WORK TO BE COMPLETED
Please quote every line of text in the material below word for word, leaving out the pictures.

SUPPLIED RECORDS
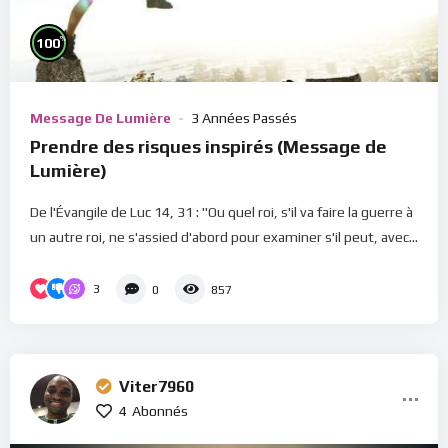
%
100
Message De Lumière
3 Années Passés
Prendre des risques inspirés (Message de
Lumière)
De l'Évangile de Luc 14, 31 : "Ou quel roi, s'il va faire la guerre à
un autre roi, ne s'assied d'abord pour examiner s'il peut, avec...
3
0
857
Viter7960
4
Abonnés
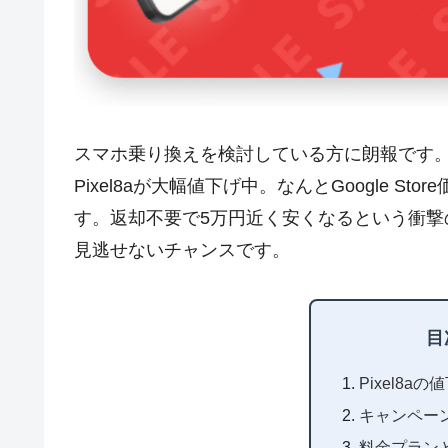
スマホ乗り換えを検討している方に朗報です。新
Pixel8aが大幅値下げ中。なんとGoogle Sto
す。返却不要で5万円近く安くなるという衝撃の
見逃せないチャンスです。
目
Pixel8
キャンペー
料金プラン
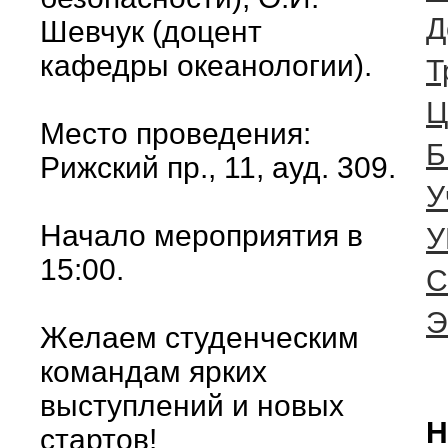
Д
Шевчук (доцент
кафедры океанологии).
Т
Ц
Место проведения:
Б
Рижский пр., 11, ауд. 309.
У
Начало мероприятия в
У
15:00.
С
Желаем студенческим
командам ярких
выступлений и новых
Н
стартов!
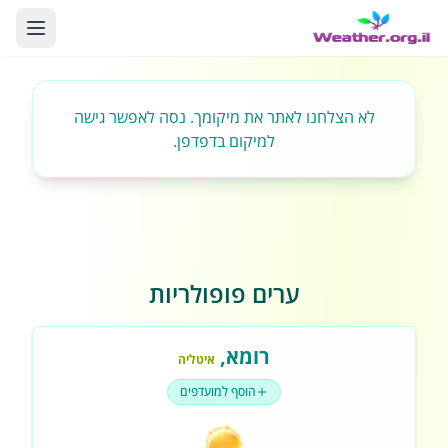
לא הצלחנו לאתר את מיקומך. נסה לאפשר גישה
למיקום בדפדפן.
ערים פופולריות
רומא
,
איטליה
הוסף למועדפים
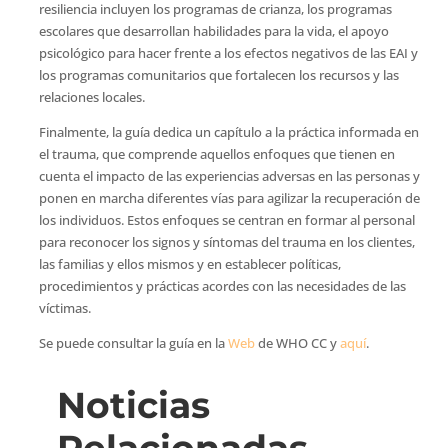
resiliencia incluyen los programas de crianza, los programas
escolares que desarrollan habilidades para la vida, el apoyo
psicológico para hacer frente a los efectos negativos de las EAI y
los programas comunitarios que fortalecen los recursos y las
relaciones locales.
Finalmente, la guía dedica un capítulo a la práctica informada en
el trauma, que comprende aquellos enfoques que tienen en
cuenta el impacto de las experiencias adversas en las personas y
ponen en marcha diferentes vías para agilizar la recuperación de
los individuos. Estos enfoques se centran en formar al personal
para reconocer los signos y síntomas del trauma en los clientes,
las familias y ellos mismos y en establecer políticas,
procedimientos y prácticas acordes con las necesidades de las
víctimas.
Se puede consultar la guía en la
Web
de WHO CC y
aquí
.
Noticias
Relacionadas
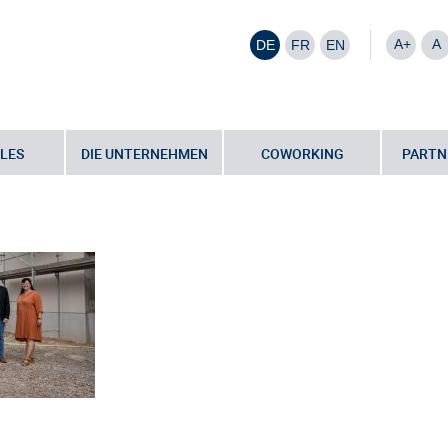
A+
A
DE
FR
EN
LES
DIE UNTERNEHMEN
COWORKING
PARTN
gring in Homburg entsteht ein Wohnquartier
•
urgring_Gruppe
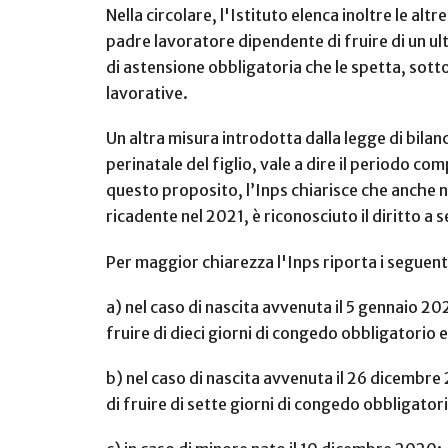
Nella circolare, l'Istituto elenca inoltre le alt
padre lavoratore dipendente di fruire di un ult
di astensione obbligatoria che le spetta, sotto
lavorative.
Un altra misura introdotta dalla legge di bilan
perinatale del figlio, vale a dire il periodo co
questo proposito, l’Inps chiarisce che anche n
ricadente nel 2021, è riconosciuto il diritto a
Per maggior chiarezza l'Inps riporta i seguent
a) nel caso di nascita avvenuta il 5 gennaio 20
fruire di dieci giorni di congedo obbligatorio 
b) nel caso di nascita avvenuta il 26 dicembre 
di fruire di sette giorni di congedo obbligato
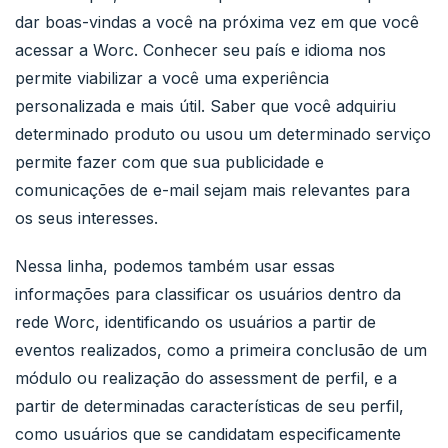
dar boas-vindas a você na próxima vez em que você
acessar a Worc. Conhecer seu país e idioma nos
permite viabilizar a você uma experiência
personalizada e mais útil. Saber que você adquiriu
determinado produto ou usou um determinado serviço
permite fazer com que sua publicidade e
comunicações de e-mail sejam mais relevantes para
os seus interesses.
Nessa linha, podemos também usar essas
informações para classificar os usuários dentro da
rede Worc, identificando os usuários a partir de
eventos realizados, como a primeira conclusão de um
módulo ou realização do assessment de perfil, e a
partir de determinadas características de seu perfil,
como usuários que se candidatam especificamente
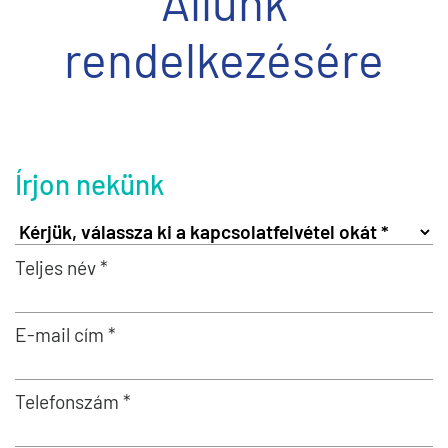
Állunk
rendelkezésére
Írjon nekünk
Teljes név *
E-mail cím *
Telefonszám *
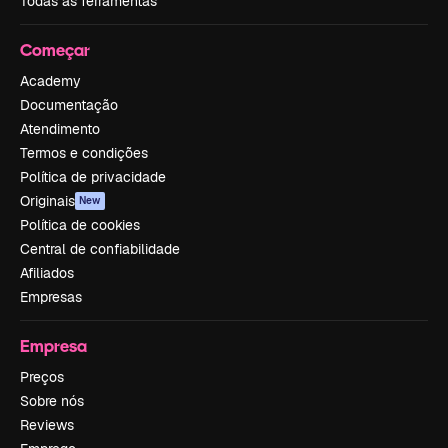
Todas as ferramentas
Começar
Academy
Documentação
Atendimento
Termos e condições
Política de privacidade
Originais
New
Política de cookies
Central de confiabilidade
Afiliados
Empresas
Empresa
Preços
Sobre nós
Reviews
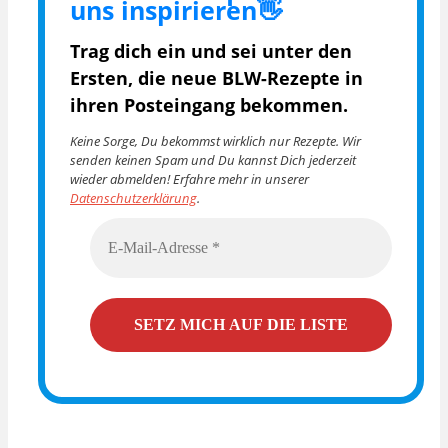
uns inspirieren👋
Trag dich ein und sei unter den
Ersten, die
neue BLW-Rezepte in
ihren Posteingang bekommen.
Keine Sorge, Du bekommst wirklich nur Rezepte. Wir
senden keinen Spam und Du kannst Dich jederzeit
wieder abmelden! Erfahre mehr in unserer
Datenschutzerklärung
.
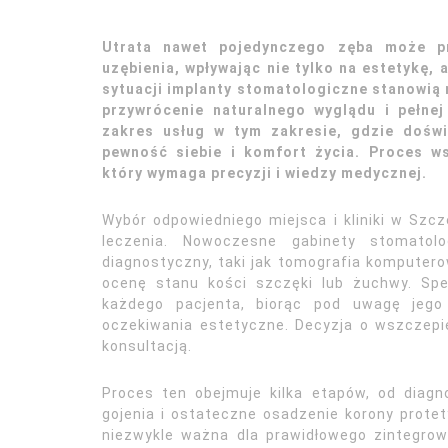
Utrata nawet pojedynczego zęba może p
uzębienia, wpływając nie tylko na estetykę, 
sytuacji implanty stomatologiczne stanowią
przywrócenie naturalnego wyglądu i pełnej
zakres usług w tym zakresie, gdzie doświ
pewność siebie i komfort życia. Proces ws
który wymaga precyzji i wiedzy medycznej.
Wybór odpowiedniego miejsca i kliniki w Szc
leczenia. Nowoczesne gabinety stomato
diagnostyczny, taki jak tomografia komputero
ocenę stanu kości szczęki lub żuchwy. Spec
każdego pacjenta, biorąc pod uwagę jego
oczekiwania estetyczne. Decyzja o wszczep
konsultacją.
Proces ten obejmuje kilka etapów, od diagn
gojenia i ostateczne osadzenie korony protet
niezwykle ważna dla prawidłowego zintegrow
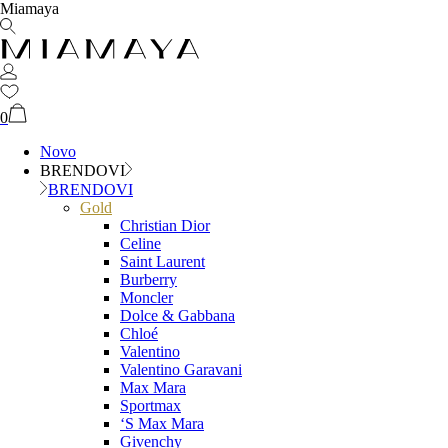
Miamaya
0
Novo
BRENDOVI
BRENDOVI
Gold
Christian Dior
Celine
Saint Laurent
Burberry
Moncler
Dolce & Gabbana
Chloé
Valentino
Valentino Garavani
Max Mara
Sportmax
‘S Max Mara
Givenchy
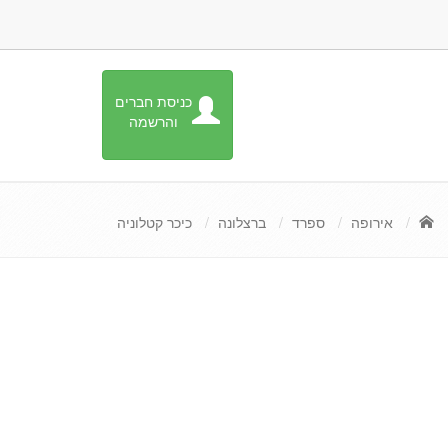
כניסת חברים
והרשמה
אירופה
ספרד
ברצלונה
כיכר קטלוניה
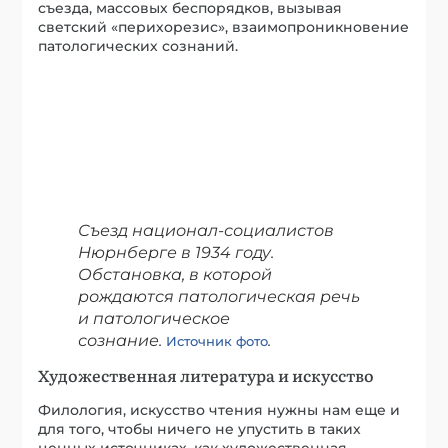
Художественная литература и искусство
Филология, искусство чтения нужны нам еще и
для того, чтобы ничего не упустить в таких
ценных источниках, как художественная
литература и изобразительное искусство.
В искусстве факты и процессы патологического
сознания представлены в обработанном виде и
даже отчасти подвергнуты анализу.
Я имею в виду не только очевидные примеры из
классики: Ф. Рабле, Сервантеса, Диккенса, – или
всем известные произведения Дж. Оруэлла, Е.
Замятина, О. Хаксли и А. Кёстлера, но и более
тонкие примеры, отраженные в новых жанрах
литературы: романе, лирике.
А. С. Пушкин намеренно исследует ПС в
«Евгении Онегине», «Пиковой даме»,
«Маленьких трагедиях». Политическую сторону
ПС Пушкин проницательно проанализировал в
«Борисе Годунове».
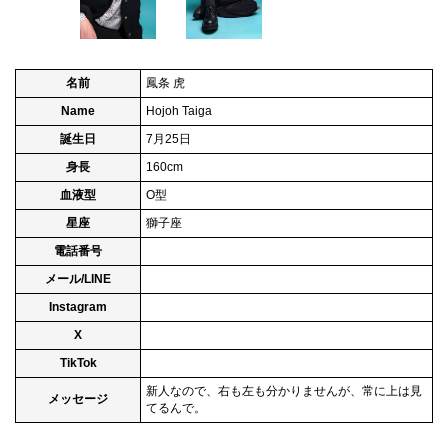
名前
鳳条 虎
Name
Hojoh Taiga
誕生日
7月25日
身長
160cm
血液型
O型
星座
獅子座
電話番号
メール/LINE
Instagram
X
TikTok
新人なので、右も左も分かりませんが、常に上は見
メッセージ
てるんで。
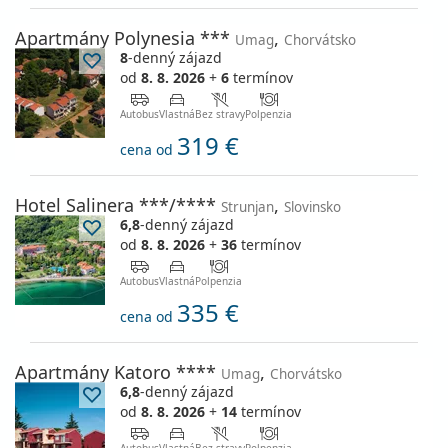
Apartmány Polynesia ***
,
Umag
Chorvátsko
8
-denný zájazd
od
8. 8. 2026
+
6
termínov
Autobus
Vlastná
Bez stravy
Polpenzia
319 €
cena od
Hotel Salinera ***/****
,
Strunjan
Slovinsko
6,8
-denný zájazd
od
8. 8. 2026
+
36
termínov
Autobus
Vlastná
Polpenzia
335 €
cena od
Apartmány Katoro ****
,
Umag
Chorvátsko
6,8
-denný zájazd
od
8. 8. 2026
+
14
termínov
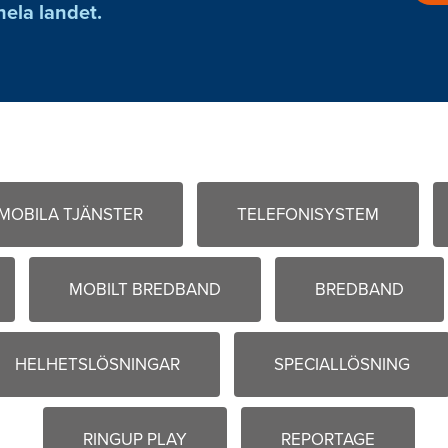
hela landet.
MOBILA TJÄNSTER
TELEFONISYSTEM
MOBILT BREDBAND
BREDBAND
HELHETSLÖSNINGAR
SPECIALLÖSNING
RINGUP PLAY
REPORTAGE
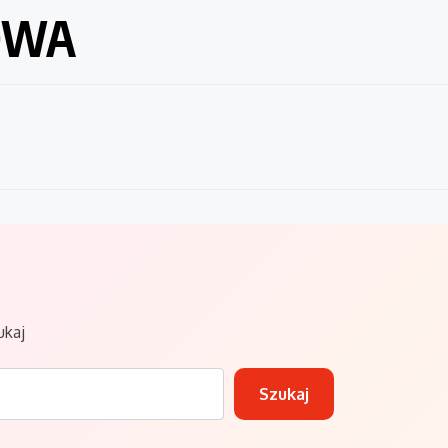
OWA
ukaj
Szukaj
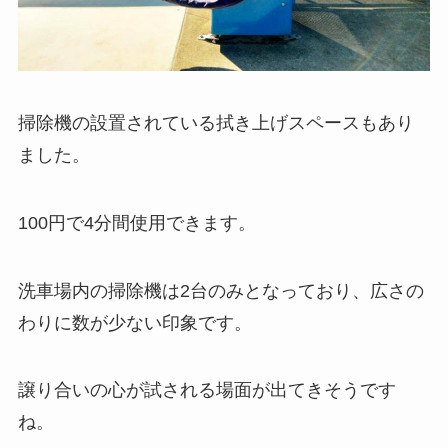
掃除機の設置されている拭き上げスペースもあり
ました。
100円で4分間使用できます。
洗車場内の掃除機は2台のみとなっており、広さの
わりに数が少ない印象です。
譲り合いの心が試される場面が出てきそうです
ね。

TASK RESULT
%
100
Message De Lumière
3 Années Passés
Prendre des risques inspirés (Message de
Lumière)
De l'Évangile de Luc 14, 31 : "Ou quel roi, s'il va faire la guerre à
un autre roi, ne s'assied d'abord pour examiner s'il peut, avec...
3
0
857
Viter7960
4
Abonnés
スマホ乗り換えを検討している方に朗報です。新
Pixel8aが大幅値下げ中。なんとGoogle Sto
す。返却不要で5万円近く安くなるという衝撃の
見逃せないチャンスです。
目
Pixel8
キャンペー
料金プラン
Д
Шевчук (доцент
кафедры океанологии).
Т
Ц
Место проведения:
Б
Рижский пр., 11, ауд. 309.
У
Начало мероприятия в
У
15:00.
С
Желаем студенческим
командам ярких
выступлений и новых
Н
стартов!
לא הצלחנו לאתר את מיקומך. נסה לאפשר גישה
למיקום בדפדפן.
ערים פופולריות
רומא
,
איטליה
הוסף למועדפים
resiliencia incluyen los programas de crianza, los programas
escolares que desarrollan habilidades para la vida, el apoyo
psicológico para hacer frente a los efectos negativos de las EAI y
los programas comunitarios que fortalecen los recursos y las
relaciones locales.
Finalmente, la guía dedica un capítulo a la práctica informada en
el trauma, que comprende aquellos enfoques que tienen en
cuenta el impacto de las experiencias adversas en las personas y
ponen en marcha diferentes vías para agilizar la recuperación de
los individuos. Estos enfoques se centran en formar al personal
para reconocer los signos y síntomas del trauma en los clientes,
las familias y ellos mismos y en establecer políticas,
procedimientos y prácticas acordes con las necesidades de las
víctimas.
Se puede consultar la guía en la
Web
de WHO CC y
aquí
.
Noticias
Relacionadas
A+
A
DE
FR
EN
LES
DIE UNTERNEHMEN
COWORKING
PARTN
gring in Homburg entsteht ein Wohnquartier
•
urgring_Gruppe
Nella circolare, l'Istituto elenca inoltre le alt
padre lavoratore dipendente di fruire di un ult
di astensione obbligatoria che le spetta, sotto
lavorative.
Un altra misura introdotta dalla legge di bilan
perinatale del figlio, vale a dire il periodo co
questo proposito, l’Inps chiarisce che anche n
ricadente nel 2021, è riconosciuto il diritto a
Per maggior chiarezza l'Inps riporta i seguent
a) nel caso di nascita avvenuta il 5 gennaio 20
fruire di dieci giorni di congedo obbligatorio 
b) nel caso di nascita avvenuta il 26 dicembre 
di fruire di sette giorni di congedo obbligato
dar boas-vindas a você na próxima vez em que você
acessar a Worc. Conhecer seu país e idioma nos
permite viabilizar a você uma experiência
personalizada e mais útil. Saber que você adquiriu
determinado produto ou usou um determinado serviço
permite fazer com que sua publicidade e
comunicações de e-mail sejam mais relevantes para
os seus interesses.
Nessa linha, podemos também usar essas
informações para classificar os usuários dentro da
rede Worc, identificando os usuários a partir de
eventos realizados, como a primeira conclusão de um
módulo ou realização do assessment de perfil, e a
partir de determinadas características de seu perfil,
como usuários que se candidatam especificamente
Állunk
rendelkezésére
Írjon nekünk
Teljes név *
E-mail cím *
Telefonszám *
Todas as ferramentas
Começar
Academy
Documentação
Atendimento
Termos e condições
Política de privacidade
Originais
New
Política de cookies
Central de confiabilidade
Afiliados
Empresas
Empresa
Preços
Sobre nós
Reviews
uns inspirieren👋
Trag dich ein und sei unter den
Ersten, die
neue BLW-Rezepte in
ihren Posteingang bekommen.
Keine Sorge, Du bekommst wirklich nur Rezepte. Wir
senden keinen Spam und Du kannst Dich jederzeit
wieder abmelden! Erfahre mehr in unserer
Datenschutzerklärung
.
Utrata nawet pojedynczego zęba może p
uzębienia, wpływając nie tylko na estetykę, 
sytuacji implanty stomatologiczne stanowią
przywrócenie naturalnego wyglądu i pełnej
zakres usług w tym zakresie, gdzie doświ
pewność siebie i komfort życia. Proces ws
który wymaga precyzji i wiedzy medycznej.
Wybór odpowiedniego miejsca i kliniki w Szc
leczenia. Nowoczesne gabinety stomato
diagnostyczny, taki jak tomografia komputero
ocenę stanu kości szczęki lub żuchwy. Spec
każdego pacjenta, biorąc pod uwagę jego
oczekiwania estetyczne. Decyzja o wszczep
konsultacją.
Proces ten obejmuje kilka etapów, od diagn
gojenia i ostateczne osadzenie korony protet
niezwykle ważna dla prawidłowego zintegrow
Miamaya
0
Novo
BRENDOVI
BRENDOVI
Gold
Christian Dior
Celine
Saint Laurent
Burberry
Moncler
Dolce & Gabbana
Chloé
Valentino
Valentino Garavani
Max Mara
Sportmax
‘S Max Mara
Givenchy
כניסת חברים
והרשמה
אירופה
ספרד
ברצלונה
כיכר קטלוניה
Художественная литература и искусство
Филология, искусство чтения нужны нам еще и
для того, чтобы ничего не упустить в таких
ценных источниках, как художественная
литература и изобразительное искусство.
В искусстве факты и процессы патологического
сознания представлены в обработанном виде и
даже отчасти подвергнуты анализу.
Я имею в виду не только очевидные примеры из
классики: Ф. Рабле, Сервантеса, Диккенса, – или
всем известные произведения Дж. Оруэлла, Е.
Замятина, О. Хаксли и А. Кёстлера, но и более
тонкие примеры, отраженные в новых жанрах
литературы: романе, лирике.
А. С. Пушкин намеренно исследует ПС в
«Евгении Онегине», «Пиковой даме»,
«Маленьких трагедиях». Политическую сторону
ПС Пушкин проницательно проанализировал в
«Борисе Годунове».
名前
鳳条 虎
Name
Hojoh Taiga
誕生日
7月25日
身長
160cm
血液型
O型
星座
獅子座
電話番号
メール/LINE
Instagram
X
TikTok
新人なので、右も左も分かりませんが、常に上は見
メッセージ
てるんで。
Apartmány Polynesia ***
,
Umag
Chorvátsko
8
-denný zájazd
od
8. 8. 2026
+
6
termínov
Autobus
Vlastná
Bez stravy
Polpenzia
319 €
cena od
Hotel Salinera ***/****
,
Strunjan
Slovinsko
6,8
-denný zájazd
od
8. 8. 2026
+
36
termínov
Autobus
Vlastná
Polpenzia
335 €
cena od
Apartmány Katoro ****
,
Umag
Chorvátsko
6,8
-denný zájazd
od
8. 8. 2026
+
14
termínov
hela landet.
MOBILA TJÄNSTER
TELEFONISYSTEM
MOBILT BREDBAND
BREDBAND
HELHETSLÖSNINGAR
SPECIALLÖSNING
RINGUP PLAY
REPORTAGE
OWA
ukaj
Szukaj
掃除機の設置されている拭き上げスペースもあり
ました。
100円で4分間使用できます。
洗車場内の掃除機は2台のみとなっており、広さの
わりに数が少ない印象です。
譲り合いの心が試される場面が出てきそうです
ね。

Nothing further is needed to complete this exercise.